Service relationships

graph TD
    VCF[VoiceConnectionFacade]
    VAS[VoiceActivityService]
    VPS[VoicePlaybackService]
    RSF[RealtimeSessionFacade]
    Models[voice-connection.models]

    VCF --> RSF
    VAS --> VCF
    VPS --> VCF

    click VCF "application/facades/voice-connection.facade.ts" "Proxy to RealtimeSessionFacade" _blank
    click VAS "application/services/voice-activity.service.ts" "RMS-based speaking detection" _blank
    click VPS "application/services/voice-playback.service.ts" "Per-peer GainNode volume chain" _blank
    click RSF "../../infrastructure/realtime/realtime-session.service.ts" "Low-level WebRTC composition root" _blank
    click Models "domain/models/voice-connection.model.ts" "Re-exported types" _blank

Voice connection facade

VoiceConnectionFacade exposes signals and methods from RealtimeSessionFacade without leaking infrastructure details into feature components. It covers:

  • Connection state: isVoiceConnected, isMuted, isDeafened, isCameraEnabled, hasConnectionError
  • Stream access: getRemoteVoiceStream, getRemoteCameraStream, getLocalStream, getLocalCameraStream, getRawMicStream
  • Controls: enableVoice, disableVoice, enableCamera, disableCamera, toggleMute, toggleDeafen, toggleNoiseReduction
  • Audio tuning: setOutputVolume, setInputVolume, setAudioBitrate, setLatencyProfile
  • Peer events: onRemoteStream, onPeerConnected, onPeerDisconnected
  • Heartbeat: startVoiceHeartbeat, stopVoiceHeartbeat

Camera transport

Camera capture is treated as voice-adjacent transport, not screen share.
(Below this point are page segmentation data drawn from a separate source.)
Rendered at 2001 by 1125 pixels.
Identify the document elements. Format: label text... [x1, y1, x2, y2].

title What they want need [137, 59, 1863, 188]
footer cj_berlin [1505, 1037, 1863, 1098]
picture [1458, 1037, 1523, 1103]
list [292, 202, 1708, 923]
The underlying realtime layer routes webcam video only to peers in the same active voice channel, exposes remote camera streams through getRemoteCameraStream(peerId), and keeps webcam senders separate from screen-share senders so both features can run at the same time.

Speaking detection

VoiceActivityService monitors audio levels for local and remote streams using the Web Audio API. Each tracked stream gets its own AudioContext with an AnalyserNode. A single requestAnimationFrame loop polls all analysers.

graph LR
    Stream[MediaStream] --> Ctx[AudioContext]
    Ctx --> Src[MediaStreamAudioSourceNode]
    Src --> Analyser[AnalyserNode<br/>fftSize = 256]
    Analyser --> Poll[rAF poll loop]
    Poll --> RMS{RMS >= 0.015?}
    RMS -- yes --> Speaking[speakingSignal = true]
    RMS -- no, 8 frames --> Silent[speakingSignal = false]
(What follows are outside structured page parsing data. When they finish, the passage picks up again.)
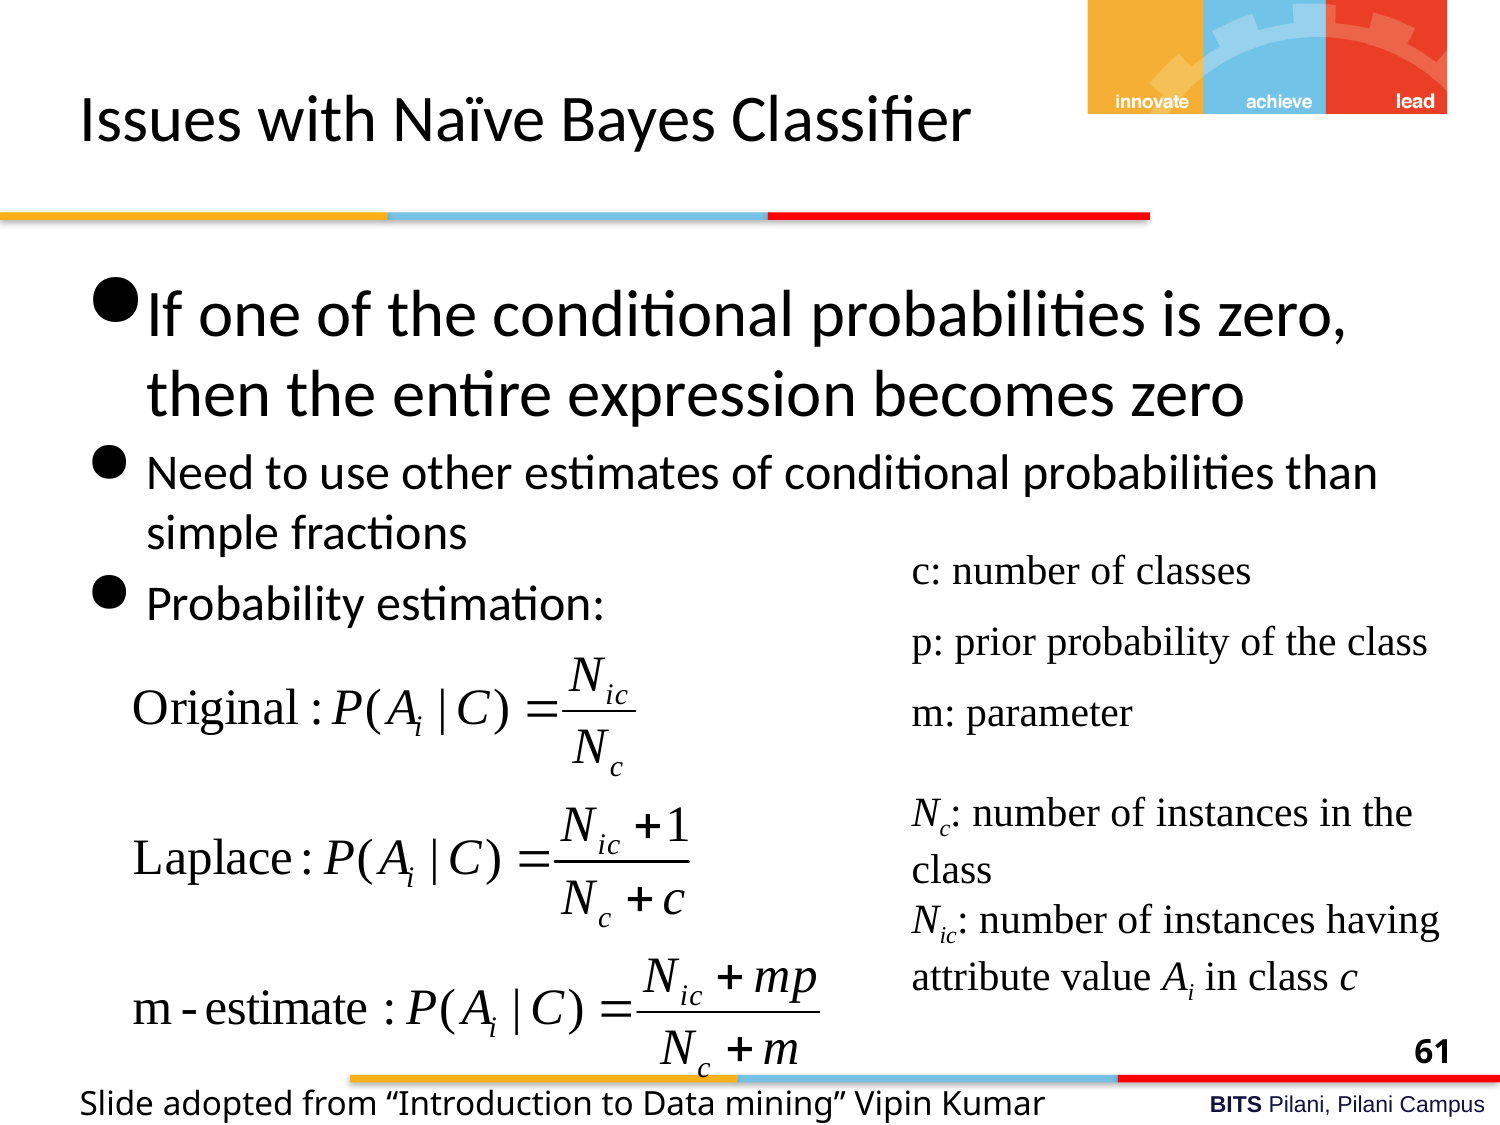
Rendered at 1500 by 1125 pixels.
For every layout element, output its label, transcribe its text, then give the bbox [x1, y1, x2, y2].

list If one of the conditional probabilities is zero, then the entire expression becomes zero Need to use other estimates of conditional probabilities than simple fractions Probability estimation: [75, 262, 1425, 1005]
text_box Slide adopted from “Introduction to Data mining” Vipin Kumar [64, 1074, 1081, 1125]
text_box c: number of classes p: prior probability of the class m: parameter Nc: number of instances in the class Nic: number of instances having attribute value Ai in class c [896, 535, 1481, 1013]
title Issues with Naïve Bayes Classifier [64, 45, 1069, 185]
picture [1087, 0, 1448, 114]
slide_number 61 [1399, 1023, 1500, 1072]
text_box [124, 639, 830, 1088]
    click Stream "application/services/voice-activity.service.ts" "VoiceActivityService.trackStream()" _blank
    click Poll "application/services/voice-activity.service.ts" "VoiceActivityService.poll()" _blank
Parameter Value
FFT size 256 samples
Speaking threshold RMS >= 0.015
Silent grace period 8 consecutive frames below threshold

The service exposes isSpeaking(userId) and volume(userId) as Angular signals. It automatically tracks remote peers via the onRemoteStream and onPeerDisconnected observables. Local mic tracking is started explicitly by calling trackLocalMic(userId, stream).
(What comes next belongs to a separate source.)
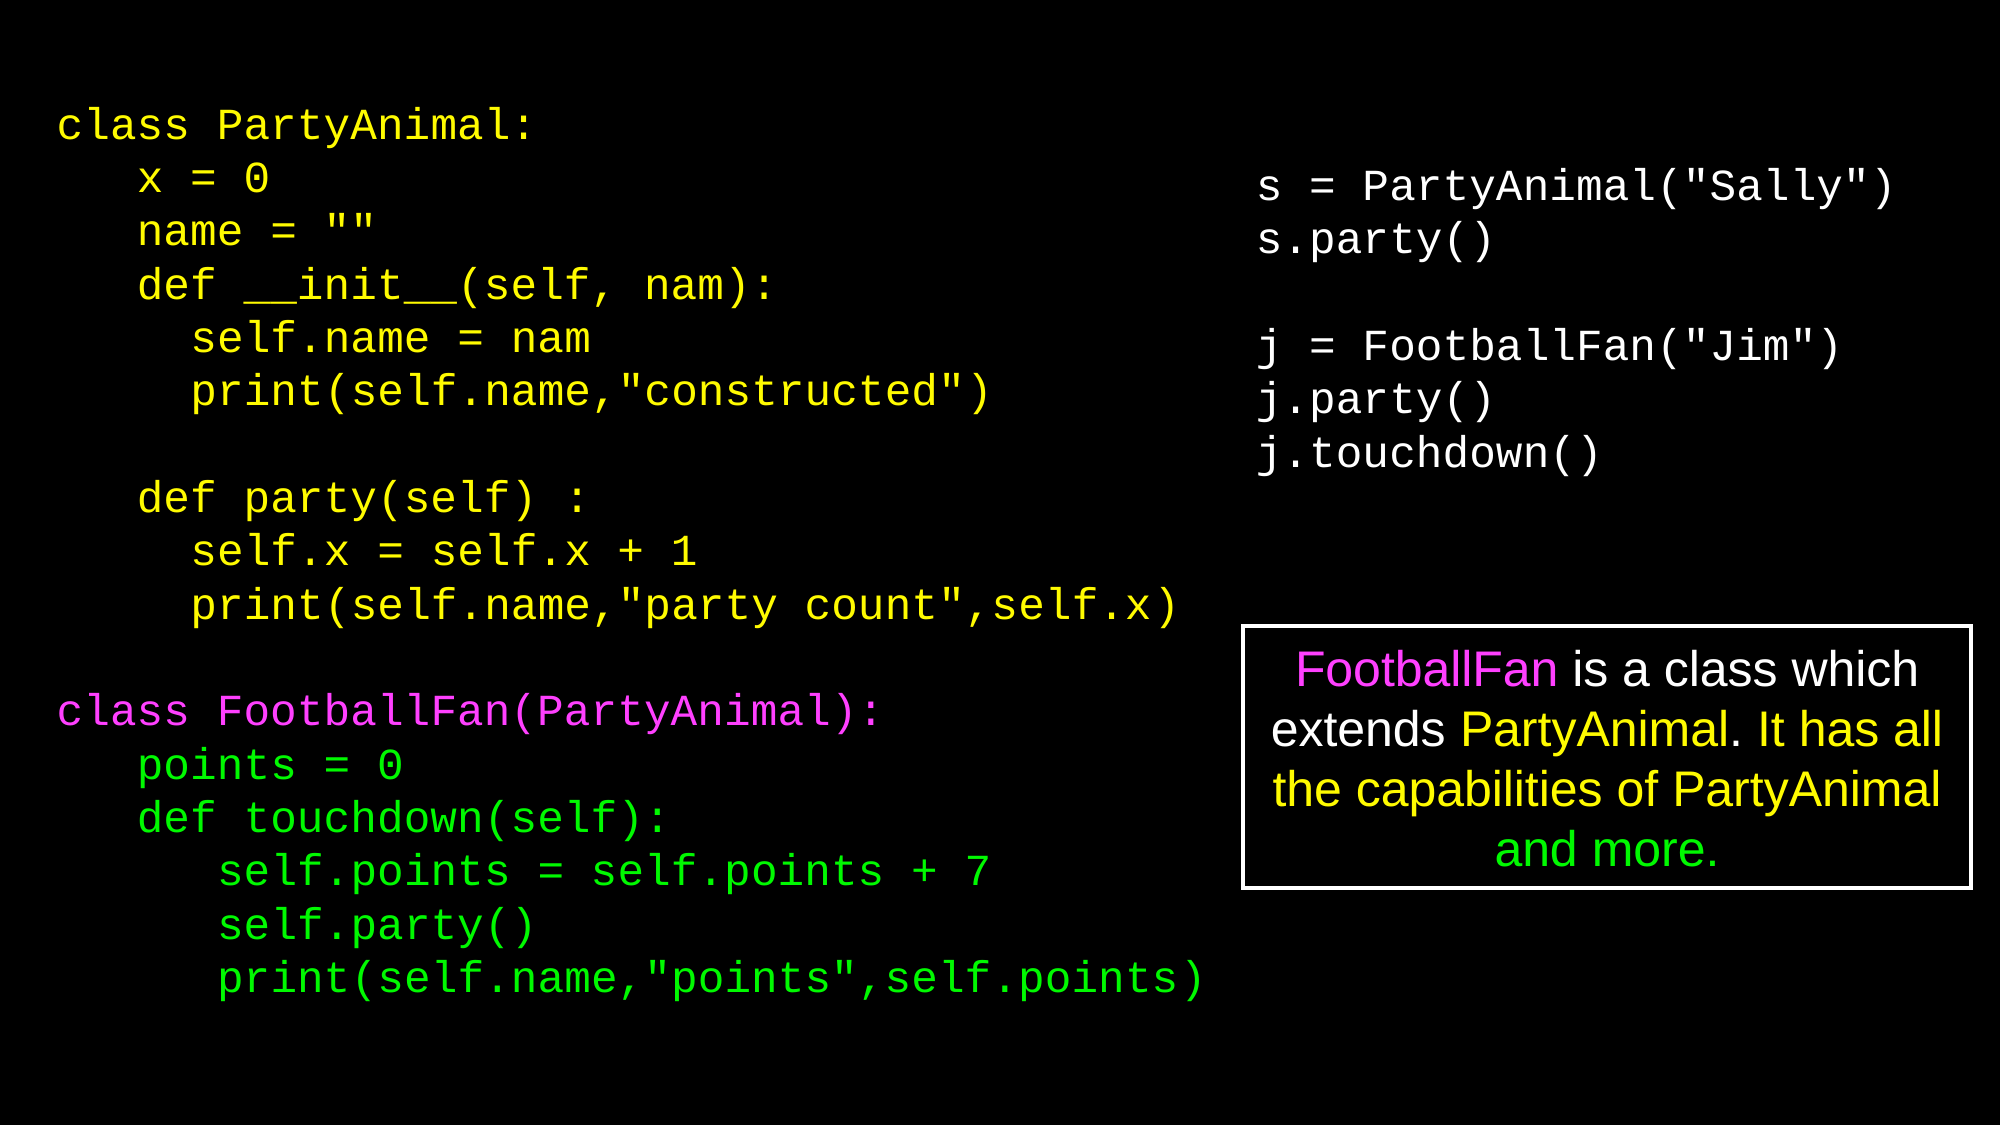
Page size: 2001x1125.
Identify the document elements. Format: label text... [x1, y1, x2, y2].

text_box s = PartyAnimal("Sally") s.party() j = FootballFan("Jim") j.party() j.touchdown() [1251, 131, 1963, 501]
text_box class PartyAnimal: x = 0 name = "" def __init__(self, nam): self.name = nam print(self.name,"constructed") def party(self) : self.x = self.x + 1 print(self.name,"party count",self.x) class FootballFan(PartyAnimal): points = 0 def touchdown(self): self.points = self.points + 7 self.party() print(self.name,"points",self.points) [51, 33, 1223, 1063]
text_box FootballFan is a class which extends PartyAnimal. It has all the capabilities of PartyAnimal and more. [1243, 625, 1971, 888]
A reactive speakingMap signal (a Map<string, boolean>) is published whenever any user's speaking state changes, so components can bind directly.

Voice playback

VoicePlaybackService handles audio output for remote peers. Each peer gets an independent Web Audio pipeline:

graph LR
    Remote[Remote stream] --> Src[MediaStreamAudioSourceNode]
    Src --> Gain[GainNode<br/>0 - 200%]
    Gain --> Dest[MediaStreamAudioDestinationNode]
    Dest --> Audio[HTMLAudioElement<br/>.play]

    click Remote "application/voice-playback.service.ts" "VoicePlaybackService.setupPeer()" _blank
    click Gain "application/voice-playback.service.ts" "VoicePlaybackService.setUserVolume()" _blank

Volume per peer is stored in localStorage and restored on reconnect. The range is 0% to 200% (gain values 0.0 to 2.0). When the user deafens, all gain nodes are set to zero; undeafening restores the previous values.

A Chrome workaround attaches a muted <audio> element to keep the AudioContext from suspending when no audible output is detected.